Ryan was a ten-year-old boy. He was a very intelligent and smart for his age. In school, he always stood first in studies, extremely good in extra-curricular activities.
His parents gave him all sorts of facilities and were really happy with the way he was progressing.
There was one problem with Ryan. His behaviour.
He was self-centered and stubborn. He did only those things that excited him. He always put himself first without giving any thought to situations. He was never flexible with his parents, never tried to understand their point of view.
Ryan was impatient too. When he would ask for something, he would expect it to be available then and there.
His parents tried a lot by explaining him that no matter how much good he is in everything he does, but till the time his behaviour is not good, he cannot be considered a good child.
But it was all in vain. Ryan was still the same.
Then came the vacation time. Ryan’s mother thought of making a planner for his vacations, so as to make a daily schedule for him.
After listing all the activities for Ryan, she mentioned an unexpected word in the last row, and it said “Behaviour”.
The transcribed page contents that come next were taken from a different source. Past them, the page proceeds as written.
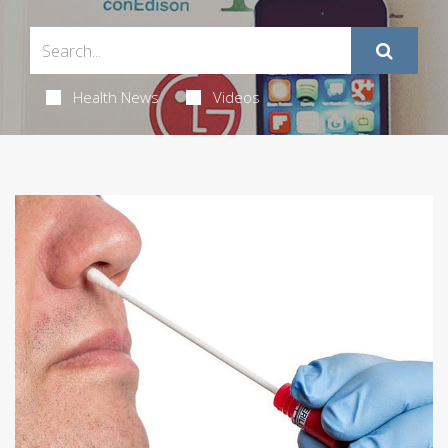
Health News
Videos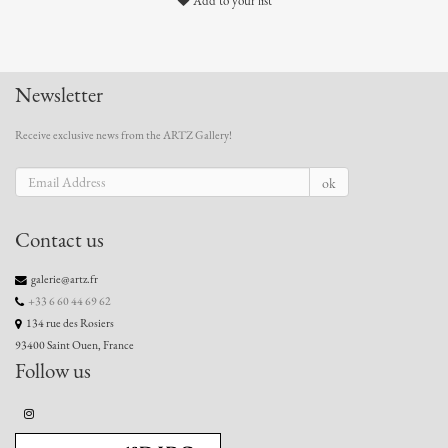
Add to your list
Newsletter
Receive exclusive news from the ARTZ Gallery!
ok
Contact us
galerie@artz.fr
+33 6 60 44 69 62
134 rue des Rosiers
93400 Saint Ouen, France
Follow us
When Ryan asked what was that for, his mother explained, “Ryan, I have planned to give you one gift of your choice at the end of your holidays. But there is one condition.”
Ryan asked, “And what’s that mom?”
His mother replied, “I will put a tick/ cross mark at the end of each day for your behaviour. If your behaviour will be as expected, the entire day, I will put a tick mark, else a cross. And if at the end of your vacation, you get more than 80% tick marks, I will give you what you want.”
Ryan got excited and started thinking of what gift he would want to have after a month i.e. at the end of his holidays.
Instead of focusing on his behaviour, he was just thinking of the gift he would ask for.
A week went by, but due to his impatience and self-centeredness, he didn’t get even one tick mark.
He then got worried. He started to think, how he can get that tick mark.
He became conscious of his behaviour. Whenever his mother would ask him to wait, he would. When his father asked to adjust, he adjusted.
Things started to become better, and Ryan started getting tick marks.
He was feeling happy, and his parents too were happy to see Ryan’s changing behaviour, even if it was just to get that tick mark.
Their technique was sort of working in their favour.
By the end of the month, Ryan’s parents were very happy, and so was Ryan. Ryan habits had changed. He had become more patient, more flexible and listened to his parents and tried to understand their situations. Getting a tick mark in the chart had no more remained Ryan’s motive. His habits had changed, and for good.
At the end of the vacation, everyone got what they wanted.